WRITTEN PROBLEM A ▸
In the patent text below, how is the relationship between the density of oil and its refractive index described?

READING TEXT ▸
□ □ □ □ □ □ □
BRIEF DESCRIPTION OF THE DRAWINGS

[0015] FIG. 1 is a block diagram showing an apparatus of the invention.

[0016] FIG. 2 is a cross-section view of an emulsion between two capacitor plates.

[0017] FIG. 3 is a flow diagram of a process calculation.

[0018] FIG. 4 is a flow diagram of a calibration process.

[0019] FIG. 5 is a graph of data for refined oils.

[0020] FIG. 6 is a list of process and other variables used for calibration.

[0021] FIG. 7 is a graph of refractive index versus measured capacitance for batch 1.

[0022] FIG. 8 is a graph of refractive index versus measured capacitance for batch 2.

DETAILED DESCRIPTION OF THE INVENTION

[0023] An apparatus and a method for measuring the content of water in a hydrocarbon emulsion with water is disclosed. The apparatus and method are selected to apply a refractive index generated from capacitance measurement and a density measurement.

[0024] It is advantageous to use a refractive index for the determination of a water content in an oil due to the fact that the relationship between the density of oil and its refractive index is linear. Therefore, in principle two measurements of oil density and its refractive index can be obtained to establish a linear mathematical relationship. This provides an accurate, reliable and repeatable water content determination over a wider range of oil densities, ease of calibration for water content determining apparatus and a calibration process which is independent of the physical dimensions of the capacitance measuring device.
□ □ □ □ □ □ □
(Data entries)
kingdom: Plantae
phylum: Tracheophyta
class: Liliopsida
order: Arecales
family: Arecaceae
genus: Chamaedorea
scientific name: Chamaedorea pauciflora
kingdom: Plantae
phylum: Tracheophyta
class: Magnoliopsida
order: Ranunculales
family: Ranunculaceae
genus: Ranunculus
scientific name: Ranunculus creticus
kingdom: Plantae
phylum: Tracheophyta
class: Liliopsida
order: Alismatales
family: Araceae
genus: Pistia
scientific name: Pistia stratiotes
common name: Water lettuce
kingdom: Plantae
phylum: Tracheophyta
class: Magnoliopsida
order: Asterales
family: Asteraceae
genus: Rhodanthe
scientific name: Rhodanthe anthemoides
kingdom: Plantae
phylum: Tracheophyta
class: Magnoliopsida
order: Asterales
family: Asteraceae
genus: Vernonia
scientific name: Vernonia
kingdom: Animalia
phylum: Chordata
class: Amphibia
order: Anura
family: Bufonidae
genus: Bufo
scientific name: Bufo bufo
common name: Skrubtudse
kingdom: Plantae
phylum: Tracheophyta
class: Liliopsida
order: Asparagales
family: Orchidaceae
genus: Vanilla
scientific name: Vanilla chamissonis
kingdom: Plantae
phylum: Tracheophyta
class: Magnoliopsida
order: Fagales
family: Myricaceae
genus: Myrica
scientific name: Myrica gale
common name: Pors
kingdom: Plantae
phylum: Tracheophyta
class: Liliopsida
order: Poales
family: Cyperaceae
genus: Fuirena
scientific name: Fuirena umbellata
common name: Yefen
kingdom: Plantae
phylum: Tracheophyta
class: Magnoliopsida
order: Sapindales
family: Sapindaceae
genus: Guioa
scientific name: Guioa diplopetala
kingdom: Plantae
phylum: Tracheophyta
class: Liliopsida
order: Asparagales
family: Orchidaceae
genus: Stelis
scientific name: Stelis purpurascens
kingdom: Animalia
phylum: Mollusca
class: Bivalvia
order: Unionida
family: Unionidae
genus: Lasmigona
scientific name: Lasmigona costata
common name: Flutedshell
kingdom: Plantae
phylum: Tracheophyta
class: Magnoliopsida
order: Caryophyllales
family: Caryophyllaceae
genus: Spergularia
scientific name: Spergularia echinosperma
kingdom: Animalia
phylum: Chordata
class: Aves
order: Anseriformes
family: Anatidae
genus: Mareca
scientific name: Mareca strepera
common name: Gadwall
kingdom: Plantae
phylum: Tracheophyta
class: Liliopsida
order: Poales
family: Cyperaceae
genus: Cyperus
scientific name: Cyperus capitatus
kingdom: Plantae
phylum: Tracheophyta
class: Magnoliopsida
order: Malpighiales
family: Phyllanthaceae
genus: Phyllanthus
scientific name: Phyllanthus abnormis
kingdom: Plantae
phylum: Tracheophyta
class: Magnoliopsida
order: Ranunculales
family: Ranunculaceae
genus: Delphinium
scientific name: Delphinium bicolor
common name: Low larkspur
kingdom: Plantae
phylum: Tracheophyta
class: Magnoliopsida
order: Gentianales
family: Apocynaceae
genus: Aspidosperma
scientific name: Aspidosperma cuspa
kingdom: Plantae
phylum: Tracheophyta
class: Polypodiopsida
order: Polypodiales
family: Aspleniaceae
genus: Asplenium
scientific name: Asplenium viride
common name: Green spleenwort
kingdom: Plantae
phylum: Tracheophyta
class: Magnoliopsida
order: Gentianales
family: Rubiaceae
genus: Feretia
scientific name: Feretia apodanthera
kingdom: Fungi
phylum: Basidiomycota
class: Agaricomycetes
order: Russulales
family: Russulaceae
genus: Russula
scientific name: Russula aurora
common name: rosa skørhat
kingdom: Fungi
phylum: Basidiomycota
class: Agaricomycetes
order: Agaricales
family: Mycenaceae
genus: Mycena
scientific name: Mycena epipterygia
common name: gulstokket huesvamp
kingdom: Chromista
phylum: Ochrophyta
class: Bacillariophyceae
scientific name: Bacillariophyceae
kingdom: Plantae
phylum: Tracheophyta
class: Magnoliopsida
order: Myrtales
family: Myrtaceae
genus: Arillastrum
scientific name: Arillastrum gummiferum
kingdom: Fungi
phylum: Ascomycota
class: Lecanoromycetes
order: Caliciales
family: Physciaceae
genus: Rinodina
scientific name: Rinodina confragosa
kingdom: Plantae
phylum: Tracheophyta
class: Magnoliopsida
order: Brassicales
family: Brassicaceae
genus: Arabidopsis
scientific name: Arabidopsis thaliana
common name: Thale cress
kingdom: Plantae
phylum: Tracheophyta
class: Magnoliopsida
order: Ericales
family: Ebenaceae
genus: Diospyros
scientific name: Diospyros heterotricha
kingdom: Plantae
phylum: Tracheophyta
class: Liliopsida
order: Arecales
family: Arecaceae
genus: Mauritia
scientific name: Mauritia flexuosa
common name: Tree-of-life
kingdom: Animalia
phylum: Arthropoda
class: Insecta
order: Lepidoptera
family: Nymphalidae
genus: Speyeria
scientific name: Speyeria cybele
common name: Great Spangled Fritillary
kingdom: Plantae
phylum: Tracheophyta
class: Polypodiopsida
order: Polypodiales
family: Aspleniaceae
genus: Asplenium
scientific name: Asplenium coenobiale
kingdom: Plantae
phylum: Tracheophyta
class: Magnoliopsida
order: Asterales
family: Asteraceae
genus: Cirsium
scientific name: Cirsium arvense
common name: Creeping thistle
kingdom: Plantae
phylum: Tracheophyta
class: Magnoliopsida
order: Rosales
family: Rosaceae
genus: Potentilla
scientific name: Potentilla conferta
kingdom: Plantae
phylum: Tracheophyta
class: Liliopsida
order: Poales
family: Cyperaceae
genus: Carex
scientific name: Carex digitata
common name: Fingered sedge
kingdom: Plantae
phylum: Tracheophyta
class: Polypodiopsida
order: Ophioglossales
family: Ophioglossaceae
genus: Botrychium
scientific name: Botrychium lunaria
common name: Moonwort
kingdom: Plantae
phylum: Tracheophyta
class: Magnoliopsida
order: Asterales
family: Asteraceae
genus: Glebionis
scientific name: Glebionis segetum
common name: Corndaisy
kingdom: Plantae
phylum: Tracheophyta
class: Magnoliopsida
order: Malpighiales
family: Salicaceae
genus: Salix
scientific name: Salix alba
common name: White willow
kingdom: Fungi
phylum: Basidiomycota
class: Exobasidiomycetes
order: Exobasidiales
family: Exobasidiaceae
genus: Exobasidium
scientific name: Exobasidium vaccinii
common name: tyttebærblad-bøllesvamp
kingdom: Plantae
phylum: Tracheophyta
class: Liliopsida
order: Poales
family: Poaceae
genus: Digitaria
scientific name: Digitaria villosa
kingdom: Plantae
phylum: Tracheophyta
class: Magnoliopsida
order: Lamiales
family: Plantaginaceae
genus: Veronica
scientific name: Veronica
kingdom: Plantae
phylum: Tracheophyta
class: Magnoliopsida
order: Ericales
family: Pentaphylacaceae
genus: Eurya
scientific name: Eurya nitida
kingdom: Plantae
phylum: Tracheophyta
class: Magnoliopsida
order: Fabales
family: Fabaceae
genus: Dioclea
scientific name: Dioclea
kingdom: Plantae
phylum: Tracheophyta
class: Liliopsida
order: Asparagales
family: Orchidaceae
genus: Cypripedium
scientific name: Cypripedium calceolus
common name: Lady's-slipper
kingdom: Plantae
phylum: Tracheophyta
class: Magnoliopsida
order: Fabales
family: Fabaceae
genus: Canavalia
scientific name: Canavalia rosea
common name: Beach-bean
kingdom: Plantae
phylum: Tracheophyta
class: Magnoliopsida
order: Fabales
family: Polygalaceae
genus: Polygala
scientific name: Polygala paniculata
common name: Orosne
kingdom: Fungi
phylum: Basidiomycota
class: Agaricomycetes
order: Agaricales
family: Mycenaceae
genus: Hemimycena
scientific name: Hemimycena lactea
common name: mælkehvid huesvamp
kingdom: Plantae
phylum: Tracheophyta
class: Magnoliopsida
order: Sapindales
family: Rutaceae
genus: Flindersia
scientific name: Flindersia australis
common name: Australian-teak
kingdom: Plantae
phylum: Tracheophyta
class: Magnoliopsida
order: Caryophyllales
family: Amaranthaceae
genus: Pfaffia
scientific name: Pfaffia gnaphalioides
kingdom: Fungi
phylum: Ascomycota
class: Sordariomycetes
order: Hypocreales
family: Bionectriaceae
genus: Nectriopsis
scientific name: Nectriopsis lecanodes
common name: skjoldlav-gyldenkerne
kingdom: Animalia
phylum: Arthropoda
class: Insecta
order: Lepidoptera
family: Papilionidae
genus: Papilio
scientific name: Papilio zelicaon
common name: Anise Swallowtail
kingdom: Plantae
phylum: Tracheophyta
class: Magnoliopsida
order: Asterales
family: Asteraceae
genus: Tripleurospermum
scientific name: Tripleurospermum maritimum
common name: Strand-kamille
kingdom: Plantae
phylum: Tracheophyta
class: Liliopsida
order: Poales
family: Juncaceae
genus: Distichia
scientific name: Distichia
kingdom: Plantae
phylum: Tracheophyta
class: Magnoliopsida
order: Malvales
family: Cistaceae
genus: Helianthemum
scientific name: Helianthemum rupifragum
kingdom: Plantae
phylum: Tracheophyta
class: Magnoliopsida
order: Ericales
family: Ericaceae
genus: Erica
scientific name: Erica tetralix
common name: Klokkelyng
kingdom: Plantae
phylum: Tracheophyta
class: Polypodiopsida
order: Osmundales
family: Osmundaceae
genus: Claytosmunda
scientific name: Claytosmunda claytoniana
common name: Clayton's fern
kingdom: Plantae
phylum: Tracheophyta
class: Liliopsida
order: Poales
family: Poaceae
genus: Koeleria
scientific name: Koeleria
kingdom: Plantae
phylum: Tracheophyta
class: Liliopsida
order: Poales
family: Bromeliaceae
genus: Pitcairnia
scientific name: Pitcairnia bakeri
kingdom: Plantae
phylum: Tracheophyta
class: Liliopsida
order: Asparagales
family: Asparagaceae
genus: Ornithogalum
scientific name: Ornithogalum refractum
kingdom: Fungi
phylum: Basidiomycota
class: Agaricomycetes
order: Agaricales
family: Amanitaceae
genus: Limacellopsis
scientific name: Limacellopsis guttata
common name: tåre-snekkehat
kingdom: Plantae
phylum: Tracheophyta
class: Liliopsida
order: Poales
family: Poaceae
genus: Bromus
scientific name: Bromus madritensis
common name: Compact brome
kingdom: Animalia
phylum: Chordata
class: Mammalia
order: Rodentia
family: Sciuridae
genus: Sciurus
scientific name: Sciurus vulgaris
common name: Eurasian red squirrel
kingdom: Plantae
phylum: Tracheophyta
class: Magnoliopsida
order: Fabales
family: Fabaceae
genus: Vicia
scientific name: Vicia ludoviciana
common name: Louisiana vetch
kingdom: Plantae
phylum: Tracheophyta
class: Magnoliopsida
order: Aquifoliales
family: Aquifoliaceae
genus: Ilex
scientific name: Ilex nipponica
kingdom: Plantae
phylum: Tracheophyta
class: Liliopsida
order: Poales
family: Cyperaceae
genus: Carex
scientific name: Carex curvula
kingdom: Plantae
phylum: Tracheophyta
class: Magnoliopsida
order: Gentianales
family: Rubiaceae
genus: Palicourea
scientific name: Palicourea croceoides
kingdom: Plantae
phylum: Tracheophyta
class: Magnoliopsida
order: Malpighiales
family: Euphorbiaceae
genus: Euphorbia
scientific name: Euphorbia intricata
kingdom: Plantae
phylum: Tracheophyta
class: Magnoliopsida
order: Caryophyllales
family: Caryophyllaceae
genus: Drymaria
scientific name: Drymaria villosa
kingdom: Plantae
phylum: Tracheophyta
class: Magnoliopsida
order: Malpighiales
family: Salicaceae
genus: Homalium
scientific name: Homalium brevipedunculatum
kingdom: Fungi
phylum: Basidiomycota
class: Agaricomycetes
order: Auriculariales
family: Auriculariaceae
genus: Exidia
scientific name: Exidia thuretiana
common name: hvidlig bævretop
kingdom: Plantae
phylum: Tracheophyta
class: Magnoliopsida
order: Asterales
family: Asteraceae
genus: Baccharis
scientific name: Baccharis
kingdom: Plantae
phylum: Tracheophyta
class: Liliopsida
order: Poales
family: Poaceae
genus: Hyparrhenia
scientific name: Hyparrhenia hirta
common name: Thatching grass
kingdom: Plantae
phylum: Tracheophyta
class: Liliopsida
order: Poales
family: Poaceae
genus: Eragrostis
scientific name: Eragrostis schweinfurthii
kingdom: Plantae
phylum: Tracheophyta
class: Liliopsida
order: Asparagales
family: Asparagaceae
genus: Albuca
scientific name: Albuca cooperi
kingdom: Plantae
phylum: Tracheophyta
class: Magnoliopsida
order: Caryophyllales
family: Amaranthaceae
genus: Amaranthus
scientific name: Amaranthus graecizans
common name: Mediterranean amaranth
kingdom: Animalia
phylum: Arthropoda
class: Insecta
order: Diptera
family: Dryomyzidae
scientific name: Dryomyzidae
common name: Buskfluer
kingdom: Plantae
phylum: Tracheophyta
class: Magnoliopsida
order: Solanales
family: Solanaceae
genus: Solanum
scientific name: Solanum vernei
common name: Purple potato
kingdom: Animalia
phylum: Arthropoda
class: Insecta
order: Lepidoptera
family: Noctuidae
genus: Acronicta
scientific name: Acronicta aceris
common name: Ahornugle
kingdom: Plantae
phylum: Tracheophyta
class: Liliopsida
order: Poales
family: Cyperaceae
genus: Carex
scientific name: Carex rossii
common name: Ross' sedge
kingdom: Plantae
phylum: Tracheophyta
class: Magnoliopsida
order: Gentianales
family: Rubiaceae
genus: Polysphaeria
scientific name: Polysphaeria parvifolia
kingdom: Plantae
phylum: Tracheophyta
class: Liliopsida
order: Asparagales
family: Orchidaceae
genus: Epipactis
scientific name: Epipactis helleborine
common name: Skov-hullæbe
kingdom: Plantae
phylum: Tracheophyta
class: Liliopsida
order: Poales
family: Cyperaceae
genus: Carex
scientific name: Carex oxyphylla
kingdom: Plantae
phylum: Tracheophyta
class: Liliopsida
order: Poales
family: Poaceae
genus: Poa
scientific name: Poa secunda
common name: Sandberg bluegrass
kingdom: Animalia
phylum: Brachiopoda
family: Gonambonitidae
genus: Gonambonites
□ □ □ □ □ □ □
WRITTEN PROBLEM B ▸
Please echo everything in the records from the line containing "common name: Flutedshell" down to the line containing "scientific name: Asplenium viride", including both of those lines.

PROBLEM SOLUTION A ▸
It is linear.

PROBLEM SOLUTION B ▸
common name: Flutedshell
kingdom: Plantae
phylum: Tracheophyta
class: Magnoliopsida
order: Caryophyllales
family: Caryophyllaceae
genus: Spergularia
scientific name: Spergularia echinosperma
kingdom: Animalia
phylum: Chordata
class: Aves
order: Anseriformes
family: Anatidae
genus: Mareca
scientific name: Mareca strepera
common name: Gadwall
kingdom: Plantae
phylum: Tracheophyta
class: Liliopsida
order: Poales
family: Cyperaceae
genus: Cyperus
scientific name: Cyperus capitatus
kingdom: Plantae
phylum: Tracheophyta
class: Magnoliopsida
order: Malpighiales
family: Phyllanthaceae
genus: Phyllanthus
scientific name: Phyllanthus abnormis
kingdom: Plantae
phylum: Tracheophyta
class: Magnoliopsida
order: Ranunculales
family: Ranunculaceae
genus: Delphinium
scientific name: Delphinium bicolor
common name: Low larkspur
kingdom: Plantae
phylum: Tracheophyta
class: Magnoliopsida
order: Gentianales
family: Apocynaceae
genus: Aspidosperma
scientific name: Aspidosperma cuspa
kingdom: Plantae
phylum: Tracheophyta
class: Polypodiopsida
order: Polypodiales
family: Aspleniaceae
genus: Asplenium
scientific name: Asplenium viride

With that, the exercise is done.